Retrouvant lui aussi Shimura un an après La Montagne d'Argent, dans des rôles par ailleurs similaires, Mifune crève l'écran tandis que son compère continue de proposer une prestation bouleversante, campant un personnage caustique mais aussi dramatique et sérieux, un alter ego colérique mais bienfaiteur, un pauvre homme noyé dans l'alcool qui va pousser un dangereux inconnu à en sortir et à quitter par la même occasion sa vie de mafieux pleine d'excès et de traîtrises. Kurosawa plonge son film dans une atmosphère désespérée, proche parfois du film noir, mais comme d'ordinaire gorgée de répliques intelligentes, de réflexions humanistes et d'humour bien dosé autour d'une mise en scène plus affirmée, plus solennelle et paradoxalement plus personnelle.

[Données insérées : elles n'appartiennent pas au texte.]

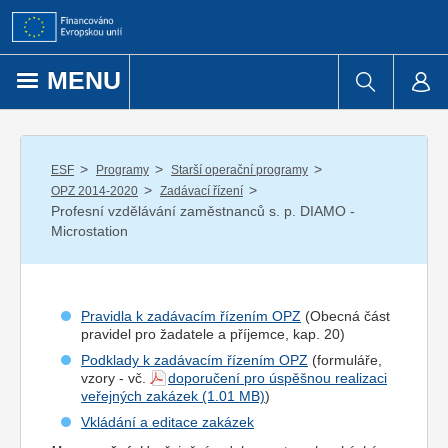
Přejít k obsahu
MENU
/
/
/
ESF
Programy
Starší operační programy
/
/
OPZ 2014-2020
Zadávací řízení
Profesní vzdělávání zaměstnanců s. p. DIAMO -
Microstation
Pravidla k zadávacím řízením OPZ
(Obecná část
pravidel pro
žadatel
e a
příjemce
, kap. 20)
Podklady k zadávacím řízením OPZ
(formuláře,
vzory - vč.
doporučení pro úspěšnou realizaci
veřejných zakázek
)
Vkládání a editace zakázek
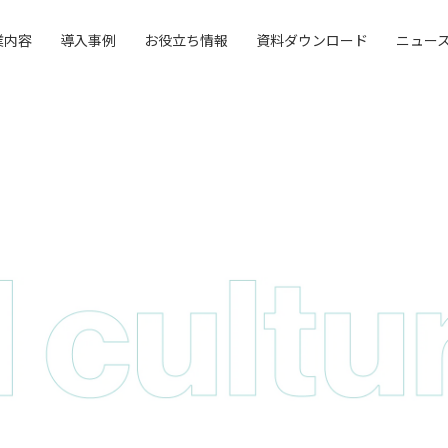
業内容
導入事例
お役立ち情報
資料ダウンロード
ニュー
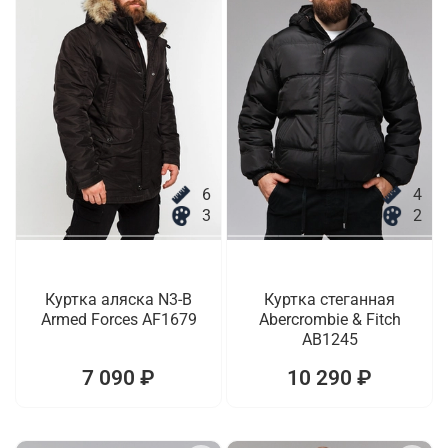
6
4
3
2
Куртка аляска N3-B
Куртка стеганная
Armed Forces AF1679
Abercrombie & Fitch
AB1245
7 090 ₽
10 290 ₽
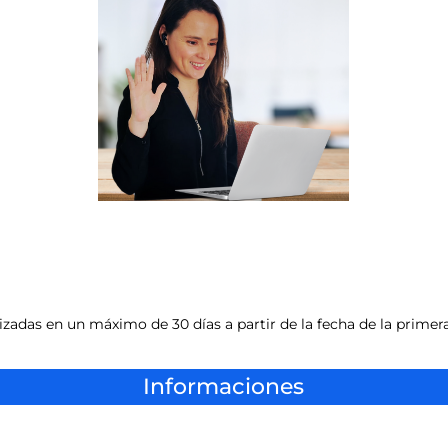
izadas en un máximo de 30 días a partir de la fecha de la primer
Informaciones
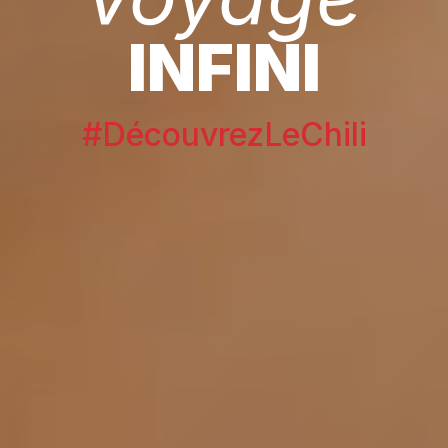
INFINI
#DécouvrezLeChili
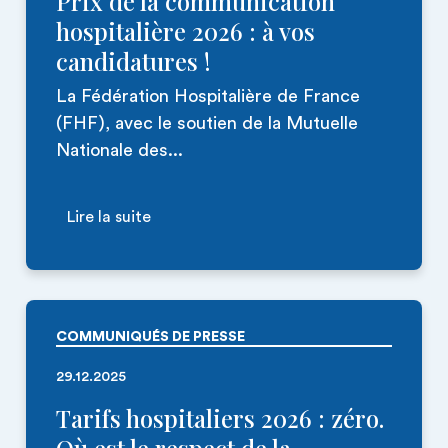
Prix de la communication
hospitalière 2026 : à vos
candidatures !
La Fédération Hospitalière de France
(FHF), avec le soutien de la Mutuelle
Nationale des...
Lire la suite
COMMUNIQUÉS DE PRESSE
29.12.2025
Tarifs hospitaliers 2026 : zéro.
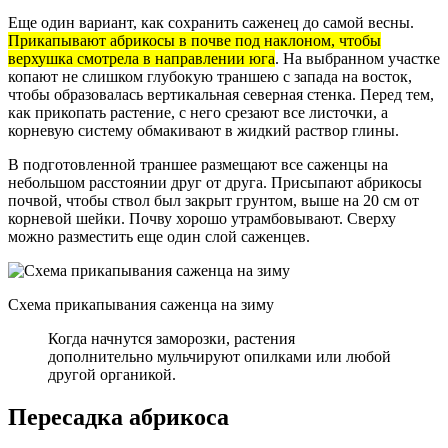
Еще один вариант, как сохранить саженец до самой весны.
Прикапывают абрикосы в почве под наклоном, чтобы
верхушка смотрела в направлении юга
. На выбранном участке
копают не слишком глубокую траншею с запада на восток,
чтобы образовалась вертикальная северная стенка. Перед тем,
как прикопать растение, с него срезают все листочки, а
корневую систему обмакивают в жидкий раствор глины.
В подготовленной траншее размещают все саженцы на
небольшом расстоянии друг от друга. Присыпают абрикосы
почвой, чтобы ствол был закрыт грунтом, выше на 20 см от
корневой шейки. Почву хорошо утрамбовывают. Сверху
можно разместить еще один слой саженцев.
Схема прикапывания саженца на зиму
Когда начнутся заморозки, растения
дополнительно мульчируют опилками или любой
другой органикой.
Пересадка абрикоса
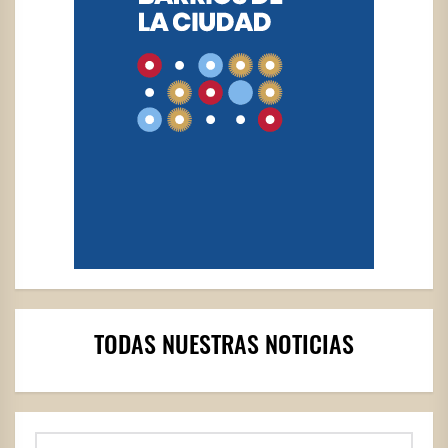
TODAS NUESTRAS NOTICIAS
Buscar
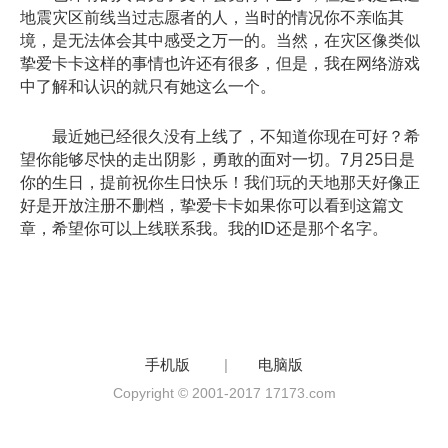
地震灾区前线当过志愿者的人，当时的情况你不亲临其
境，是无法体会其中感受之万一的。当然，在灾区像类似
挚爱卡卡这样的事情也许还有很多，但是，我在网络游戏
中了解和认识的就只有她这么一个。
最近她已经很久没有上线了，不知道你现在可好？希
望你能够尽快的走出阴影，勇敢的面对一切。7月25日是
你的生日，提前祝你生日快乐！我们玩的天地那天好像正
好是开放注册不删档，挚爱卡卡如果你可以看到这篇文
章，希望你可以上线联系我。我的ID还是那个名字。
手机版
|
电脑版
Copyright © 2001-2017 17173.com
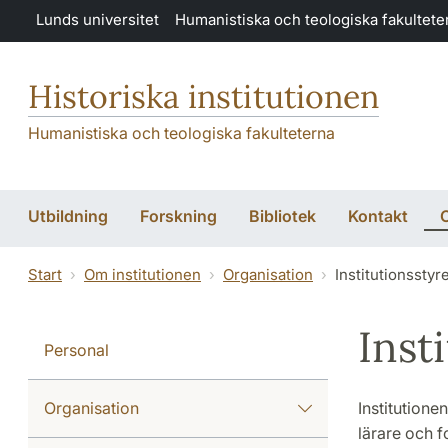
Hoppa till huvudinnehåll
Lunds universitet
Humanistiska och teologiska fakultete
Historiska institutionen
Humanistiska och teologiska fakulteterna
Utbildning
Forskning
Bibliotek
Kontakt
O
Start
Om institutionen
Organisation
Institutionsstyr
Inst
Personal
Organisation
Institutione
lärare och f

Empruntant une fois encore beaucoup au cinéma américain, le réalisateur va présenter une peinture désenchantée de la vie japonaise pendant l'occupation américaine, une vie "américanisée" donc avec des costumes occidentaux, qui danse sur du blues et boit du whisky dans les tripots d'une ville polluée portant encore les stigmates de la guerre. Il dépeint également l'existence mêlant excès en tous genres et loyauté des yakusas, chose à l'époque particulièrement rare à l'écran, disséquant leur code de l'honneur en mettant à nu ce gangster au préalable fringant comme un dieu sombrant dans un état cadavérique (la prestation de Mifune est probablement l'une de ses plus impressionnantes).
Se renouvelant sans cesse, usant d'ingéniosité de mise en scène et d'audaces quasi-révolutionnaires, Akira Kurosawa prend avec L'Ange Ivre un nouvel envol, poussant par la même occasion Toshirō Mifune hors du nid pour concrètement présenter au monde l'un des plus brillants acteurs japonais. Un premier vrai chef-d'œuvre pour l'un des réalisateurs les plus talentueux et les plus perfectionnistes du siècle dernier.